Hommage an die Emanzipation: Eine freie Radikale

Die Schriftstellerin Louise Aston war eine hochmoderne Feministin und Vorkämpferin von 1848. Sie wandte sich gegen Patriarchat, Ehe und Religion.

Sie trug Männerkleidung, rauchte Zigarren und glaubte nicht an Gott. Bild: edition ebersbach

Jenseits gebildeter Geschichtszirkel dürfte Louise Aston kaum noch bekannt sein. Zu Unrecht, wie Barbara Sichtermann in ihrer Hommage unter dem programmatischen Titel „Ich rauche Zigarren und glaube nicht an Gott“ deutlich macht.

Louise Aston, so vermittelt es Sichtermann souverän aufs Wesentliche konzentriert, war ein Riot Girl avant la lettre, eine 1848er-Rebellin, die ihr Verständnis von Selbstbestimmtheit, Emanzipation und Antiautorität so radikal lebte, dass auch die noch junge bürgerliche Frauenbewegung auf pikierte Distanz ging.

1814 geboren und aufgewachsen in einem bildungsbewussten Pastorenhaushalt in Gröningen bei Halberstadt, wird Louise Franziska Hoche, wie damals üblich, in eine Ehe mit dem englischen Dampfmaschinenfabrikanten Samuel Aston gezwungen. Die damit verbundene Unfreiheit erträgt sie nicht. Sie lässt sich scheiden und zieht 1845, im Schlepptau ihre vierjährige Tochter, nach Berlin, wo sie eine Karriere als Schriftstellerin verfolgt.

Im Vormärzklima der Revolte, geprägt durch Zensur und Polizeistaat genauso wie durch politische Debattierklubs und dichterische Boheme, kommt Aston ganz zu sich. Sie lebt einen Stil nach Vorbild George Sands, trägt Männerkleider und das Haar kurz, raucht Zigarren, zecht, zieht mit den Jungs um die Häuser und lebt die freie Liebe.

Barbara Sichtermann: „Ich rauche Zigarren und glaube nicht an Gott. Hommage an Louise Aston“. Edition Ebersbach, Berlin 2014, 144 Seiten, 16,80 Euro

Aus den Städten verwiesen

Astons radikales Wirken ist ganz dem Geist der 1848er-Revolution verbunden. Sie sagt den Autoritäten des Patriarchats den Kampf an, schreibt gegen den Unsinn der Ehe und organisierten Religion und propagiert eine Emanzipation, die nicht nur dem Wort, sondern auch der Tat verpflichtet ist. – Barrikadenkampferfahrung sammelt sie 1848 als Sanitäterin im norddeutsch-dänischen Kriegsgeschehen.

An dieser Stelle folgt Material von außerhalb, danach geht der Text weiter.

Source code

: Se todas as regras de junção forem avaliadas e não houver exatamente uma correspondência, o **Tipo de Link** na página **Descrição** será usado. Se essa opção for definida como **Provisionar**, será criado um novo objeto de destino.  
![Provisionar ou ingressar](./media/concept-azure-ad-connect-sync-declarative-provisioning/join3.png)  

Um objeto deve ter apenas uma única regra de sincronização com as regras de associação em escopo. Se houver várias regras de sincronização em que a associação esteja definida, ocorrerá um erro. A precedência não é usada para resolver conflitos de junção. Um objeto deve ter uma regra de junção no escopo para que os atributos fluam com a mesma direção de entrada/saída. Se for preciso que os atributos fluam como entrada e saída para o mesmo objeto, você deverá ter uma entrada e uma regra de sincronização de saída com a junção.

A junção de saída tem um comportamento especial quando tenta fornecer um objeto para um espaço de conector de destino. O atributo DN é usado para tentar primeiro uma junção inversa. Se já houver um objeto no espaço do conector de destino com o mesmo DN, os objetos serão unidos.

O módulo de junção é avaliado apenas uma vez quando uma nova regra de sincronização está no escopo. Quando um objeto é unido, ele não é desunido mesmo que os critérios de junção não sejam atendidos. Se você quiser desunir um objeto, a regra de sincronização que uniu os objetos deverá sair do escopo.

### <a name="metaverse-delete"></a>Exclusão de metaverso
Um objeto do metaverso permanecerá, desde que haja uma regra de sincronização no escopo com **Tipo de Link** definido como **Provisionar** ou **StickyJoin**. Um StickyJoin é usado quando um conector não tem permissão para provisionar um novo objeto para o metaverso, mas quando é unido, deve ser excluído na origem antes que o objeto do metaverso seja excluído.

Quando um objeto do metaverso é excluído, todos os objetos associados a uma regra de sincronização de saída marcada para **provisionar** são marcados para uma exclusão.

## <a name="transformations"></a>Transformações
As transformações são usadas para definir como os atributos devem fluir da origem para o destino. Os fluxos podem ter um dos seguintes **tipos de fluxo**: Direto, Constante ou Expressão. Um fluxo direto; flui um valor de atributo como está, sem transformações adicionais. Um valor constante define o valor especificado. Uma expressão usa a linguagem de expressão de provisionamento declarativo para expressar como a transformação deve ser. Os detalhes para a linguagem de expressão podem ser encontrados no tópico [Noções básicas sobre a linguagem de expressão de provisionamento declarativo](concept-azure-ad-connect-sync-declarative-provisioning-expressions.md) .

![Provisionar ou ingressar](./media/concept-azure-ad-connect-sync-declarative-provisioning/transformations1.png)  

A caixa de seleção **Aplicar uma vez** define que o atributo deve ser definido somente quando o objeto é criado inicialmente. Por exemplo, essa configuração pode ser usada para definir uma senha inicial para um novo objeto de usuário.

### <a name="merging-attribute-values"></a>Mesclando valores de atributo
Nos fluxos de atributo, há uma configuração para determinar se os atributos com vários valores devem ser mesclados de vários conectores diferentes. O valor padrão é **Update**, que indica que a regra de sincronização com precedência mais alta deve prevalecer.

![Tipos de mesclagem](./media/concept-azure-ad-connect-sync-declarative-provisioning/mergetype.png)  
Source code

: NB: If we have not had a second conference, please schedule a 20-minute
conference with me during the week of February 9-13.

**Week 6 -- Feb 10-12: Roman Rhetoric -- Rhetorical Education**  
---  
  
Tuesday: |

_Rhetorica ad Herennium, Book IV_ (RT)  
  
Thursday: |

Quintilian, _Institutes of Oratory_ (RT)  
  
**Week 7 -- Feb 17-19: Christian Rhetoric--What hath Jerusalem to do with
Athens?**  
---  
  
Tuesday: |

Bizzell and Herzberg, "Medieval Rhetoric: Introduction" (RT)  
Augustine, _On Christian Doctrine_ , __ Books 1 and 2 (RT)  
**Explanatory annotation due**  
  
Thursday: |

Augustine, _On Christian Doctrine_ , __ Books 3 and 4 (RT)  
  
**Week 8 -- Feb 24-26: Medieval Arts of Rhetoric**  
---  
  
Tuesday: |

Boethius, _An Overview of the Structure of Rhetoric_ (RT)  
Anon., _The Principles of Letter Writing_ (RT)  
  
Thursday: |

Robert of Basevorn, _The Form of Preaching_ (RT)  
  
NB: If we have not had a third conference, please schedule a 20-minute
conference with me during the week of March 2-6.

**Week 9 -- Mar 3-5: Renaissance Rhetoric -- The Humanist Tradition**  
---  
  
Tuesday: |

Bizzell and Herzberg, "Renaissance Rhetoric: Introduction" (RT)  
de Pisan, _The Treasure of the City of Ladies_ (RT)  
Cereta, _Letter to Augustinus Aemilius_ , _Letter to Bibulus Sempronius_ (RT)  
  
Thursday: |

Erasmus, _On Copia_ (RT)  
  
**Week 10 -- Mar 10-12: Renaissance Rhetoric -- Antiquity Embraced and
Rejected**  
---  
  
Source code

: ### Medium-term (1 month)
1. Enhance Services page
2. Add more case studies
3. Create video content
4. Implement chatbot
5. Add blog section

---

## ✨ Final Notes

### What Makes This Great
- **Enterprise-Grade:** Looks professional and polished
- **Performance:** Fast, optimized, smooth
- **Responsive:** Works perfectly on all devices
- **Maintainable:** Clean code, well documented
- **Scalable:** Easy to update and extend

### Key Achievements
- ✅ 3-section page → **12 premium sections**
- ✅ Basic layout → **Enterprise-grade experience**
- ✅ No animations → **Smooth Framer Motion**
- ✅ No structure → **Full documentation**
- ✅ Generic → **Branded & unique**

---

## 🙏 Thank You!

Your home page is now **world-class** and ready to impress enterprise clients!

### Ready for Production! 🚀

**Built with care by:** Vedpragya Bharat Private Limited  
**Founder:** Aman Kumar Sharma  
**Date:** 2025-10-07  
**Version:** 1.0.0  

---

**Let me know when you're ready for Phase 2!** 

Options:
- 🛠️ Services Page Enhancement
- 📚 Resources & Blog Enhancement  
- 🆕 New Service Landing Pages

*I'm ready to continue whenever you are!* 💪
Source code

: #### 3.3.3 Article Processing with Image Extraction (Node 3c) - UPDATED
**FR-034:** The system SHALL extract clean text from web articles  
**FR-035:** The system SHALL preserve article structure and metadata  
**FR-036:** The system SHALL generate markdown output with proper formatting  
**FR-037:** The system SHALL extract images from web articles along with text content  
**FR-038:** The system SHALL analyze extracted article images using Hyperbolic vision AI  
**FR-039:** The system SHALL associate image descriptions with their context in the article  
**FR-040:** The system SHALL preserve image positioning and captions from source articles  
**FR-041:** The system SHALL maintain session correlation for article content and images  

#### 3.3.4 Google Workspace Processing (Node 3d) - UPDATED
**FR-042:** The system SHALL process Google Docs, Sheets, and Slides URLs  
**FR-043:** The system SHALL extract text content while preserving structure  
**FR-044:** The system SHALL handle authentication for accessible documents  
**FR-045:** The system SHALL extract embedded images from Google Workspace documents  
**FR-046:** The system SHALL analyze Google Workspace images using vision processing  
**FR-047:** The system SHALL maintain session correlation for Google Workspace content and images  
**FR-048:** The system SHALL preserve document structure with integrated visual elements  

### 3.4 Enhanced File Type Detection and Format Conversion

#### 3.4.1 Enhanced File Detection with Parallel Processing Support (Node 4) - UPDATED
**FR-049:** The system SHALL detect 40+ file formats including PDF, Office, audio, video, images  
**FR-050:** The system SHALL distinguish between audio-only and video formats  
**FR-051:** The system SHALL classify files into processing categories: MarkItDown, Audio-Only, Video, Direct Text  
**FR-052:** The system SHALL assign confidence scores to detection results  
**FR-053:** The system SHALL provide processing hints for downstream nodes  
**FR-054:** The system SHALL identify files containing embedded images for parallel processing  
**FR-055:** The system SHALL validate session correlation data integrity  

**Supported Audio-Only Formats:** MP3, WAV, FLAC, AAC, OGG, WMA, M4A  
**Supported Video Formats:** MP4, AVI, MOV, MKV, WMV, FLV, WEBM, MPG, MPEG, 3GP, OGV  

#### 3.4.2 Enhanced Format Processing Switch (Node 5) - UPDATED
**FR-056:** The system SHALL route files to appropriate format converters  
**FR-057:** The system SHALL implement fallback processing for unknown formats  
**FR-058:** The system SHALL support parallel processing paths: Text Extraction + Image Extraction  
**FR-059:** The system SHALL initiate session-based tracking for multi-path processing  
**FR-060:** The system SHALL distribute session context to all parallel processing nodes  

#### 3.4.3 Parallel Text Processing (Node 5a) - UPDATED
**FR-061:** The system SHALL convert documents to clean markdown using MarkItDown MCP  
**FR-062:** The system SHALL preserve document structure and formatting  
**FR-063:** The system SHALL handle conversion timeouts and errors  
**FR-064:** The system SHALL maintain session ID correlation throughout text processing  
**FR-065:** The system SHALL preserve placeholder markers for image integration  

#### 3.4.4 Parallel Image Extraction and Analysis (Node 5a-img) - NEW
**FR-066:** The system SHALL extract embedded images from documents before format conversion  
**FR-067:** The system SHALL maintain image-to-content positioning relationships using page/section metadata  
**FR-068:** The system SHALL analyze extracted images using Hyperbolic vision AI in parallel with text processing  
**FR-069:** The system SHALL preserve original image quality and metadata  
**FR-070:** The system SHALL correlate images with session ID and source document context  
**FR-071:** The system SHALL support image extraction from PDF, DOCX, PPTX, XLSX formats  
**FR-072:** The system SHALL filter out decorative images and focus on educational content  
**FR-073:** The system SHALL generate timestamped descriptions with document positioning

Ihr schmales Oeuvre – drei Romane, zwei Gedichtbände, eine kurzzeitige Zeitschriftenherausgeberschaft – entsteht in kurzer Aufeinanderfolge zwischen 1846–50. Unter schwierigsten Umständen – wird sie doch, bespitzelt, denunziert und immer wieder fadenscheinig begründet aus deutschen Städten gewiesen. Dagegen setzt sie sich öffentlich mit spitzer Feder zur Wehr. Sie beharrt auf ihrem Recht, so zu leben, wie sie es für richtig hält, und das können die Behörden und Reaktionäre ihrer Zeit nicht dulden.

An diesem Spießertum wird Aston scheitern, und schnell gerät ihr Name in Vergessenheit. Aber heute, so Barbara Sichtermanns optimistische Überzeugung, sind es ihr Geist, Individualismus und Emanzipationsbegriff, die an die Gegenwart anschlussfähig scheinen. Und eben nicht die Biedermänner und -frauen mit ihrer schwachsinnigen Wohlanständigkeit.